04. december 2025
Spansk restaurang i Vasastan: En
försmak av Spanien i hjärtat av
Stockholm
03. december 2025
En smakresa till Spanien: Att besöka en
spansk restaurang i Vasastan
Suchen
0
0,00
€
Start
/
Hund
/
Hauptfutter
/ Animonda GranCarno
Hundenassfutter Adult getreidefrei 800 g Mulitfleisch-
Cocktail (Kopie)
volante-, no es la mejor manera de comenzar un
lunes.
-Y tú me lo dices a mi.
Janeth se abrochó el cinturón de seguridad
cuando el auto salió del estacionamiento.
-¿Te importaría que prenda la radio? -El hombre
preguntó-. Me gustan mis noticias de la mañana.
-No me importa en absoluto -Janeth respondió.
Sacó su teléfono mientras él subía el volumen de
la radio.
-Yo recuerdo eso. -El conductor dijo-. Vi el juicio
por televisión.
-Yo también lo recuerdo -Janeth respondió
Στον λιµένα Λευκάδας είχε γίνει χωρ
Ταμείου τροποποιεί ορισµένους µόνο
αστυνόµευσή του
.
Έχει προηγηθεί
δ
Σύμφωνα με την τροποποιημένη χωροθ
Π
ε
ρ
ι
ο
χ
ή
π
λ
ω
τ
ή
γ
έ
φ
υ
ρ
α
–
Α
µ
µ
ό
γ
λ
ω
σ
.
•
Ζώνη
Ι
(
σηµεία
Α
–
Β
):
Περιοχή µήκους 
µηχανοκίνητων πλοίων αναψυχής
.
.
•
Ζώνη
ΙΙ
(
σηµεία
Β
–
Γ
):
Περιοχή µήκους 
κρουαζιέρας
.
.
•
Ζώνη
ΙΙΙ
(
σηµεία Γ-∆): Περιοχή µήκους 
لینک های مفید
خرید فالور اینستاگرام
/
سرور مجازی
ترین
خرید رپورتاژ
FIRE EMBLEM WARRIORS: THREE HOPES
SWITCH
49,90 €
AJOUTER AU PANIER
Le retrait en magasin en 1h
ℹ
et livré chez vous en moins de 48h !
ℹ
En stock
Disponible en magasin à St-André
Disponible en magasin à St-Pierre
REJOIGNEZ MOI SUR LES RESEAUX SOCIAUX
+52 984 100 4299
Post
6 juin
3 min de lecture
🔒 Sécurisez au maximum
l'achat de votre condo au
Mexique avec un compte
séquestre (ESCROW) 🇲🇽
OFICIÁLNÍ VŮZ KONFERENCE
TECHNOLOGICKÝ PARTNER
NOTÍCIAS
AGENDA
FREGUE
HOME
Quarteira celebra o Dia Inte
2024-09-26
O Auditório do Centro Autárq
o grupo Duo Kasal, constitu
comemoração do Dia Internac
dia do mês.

+ + + + + + +

*Task to carry out:*
Return the entries above word for word.

*Written answer:*
04. december 2025
Spansk restaurang i Vasastan: En
försmak av Spanien i hjärtat av
Stockholm
03. december 2025
En smakresa till Spanien: Att besöka en
spansk restaurang i Vasastan
Suchen
0
0,00
€
Start
/
Hund
/
Hauptfutter
/ Animonda GranCarno
Hundenassfutter Adult getreidefrei 800 g Mulitfleisch-
Cocktail (Kopie)
volante-, no es la mejor manera de comenzar un
lunes.
-Y tú me lo dices a mi.
Janeth se abrochó el cinturón de seguridad
cuando el auto salió del estacionamiento.
-¿Te importaría que prenda la radio? -El hombre
preguntó-. Me gustan mis noticias de la mañana.
-No me importa en absoluto -Janeth respondió.
Sacó su teléfono mientras él subía el volumen de
la radio.
-Yo recuerdo eso. -El conductor dijo-. Vi el juicio
por televisión.
-Yo también lo recuerdo -Janeth respondió
Στον λιµένα Λευκάδας είχε γίνει χωρ
Ταμείου τροποποιεί ορισµένους µόνο
αστυνόµευσή του
.
Έχει προηγηθεί
δ
Σύμφωνα με την τροποποιημένη χωροθ
Π
ε
ρ
ι
ο
χ
ή
π
λ
ω
τ
ή
γ
έ
φ
υ
ρ
α
–
Α
µ
µ
ό
γ
λ
ω
σ
.
•
Ζώνη
Ι
(
σηµεία
Α
–
Β
):
Περιοχή µήκους 
µηχανοκίνητων πλοίων αναψυχής
.
.
•
Ζώνη
ΙΙ
(
σηµεία
Β
–
Γ
):
Περιοχή µήκους 
κρουαζιέρας
.
.
•
Ζώνη
ΙΙΙ
(
σηµεία Γ-∆): Περιοχή µήκους 
لینک های مفید
خرید فالور اینستاگرام
/
سرور مجازی
ترین
خرید رپورتاژ
FIRE EMBLEM WARRIORS: THREE HOPES
SWITCH
49,90 €
AJOUTER AU PANIER
Le retrait en magasin en 1h
ℹ
et livré chez vous en moins de 48h !
ℹ
En stock
Disponible en magasin à St-André
Disponible en magasin à St-Pierre
REJOIGNEZ MOI SUR LES RESEAUX SOCIAUX
+52 984 100 4299
Post
6 juin
3 min de lecture
🔒 Sécurisez au maximum
l'achat de votre condo au
Mexique avec un compte
séquestre (ESCROW) 🇲🇽
OFICIÁLNÍ VŮZ KONFERENCE
TECHNOLOGICKÝ PARTNER
NOTÍCIAS
AGENDA
FREGUE
HOME
Quarteira celebra o Dia Inte
2024-09-26
O Auditório do Centro Autárq
o grupo Duo Kasal, constitu
comemoração do Dia Internac
dia do mês.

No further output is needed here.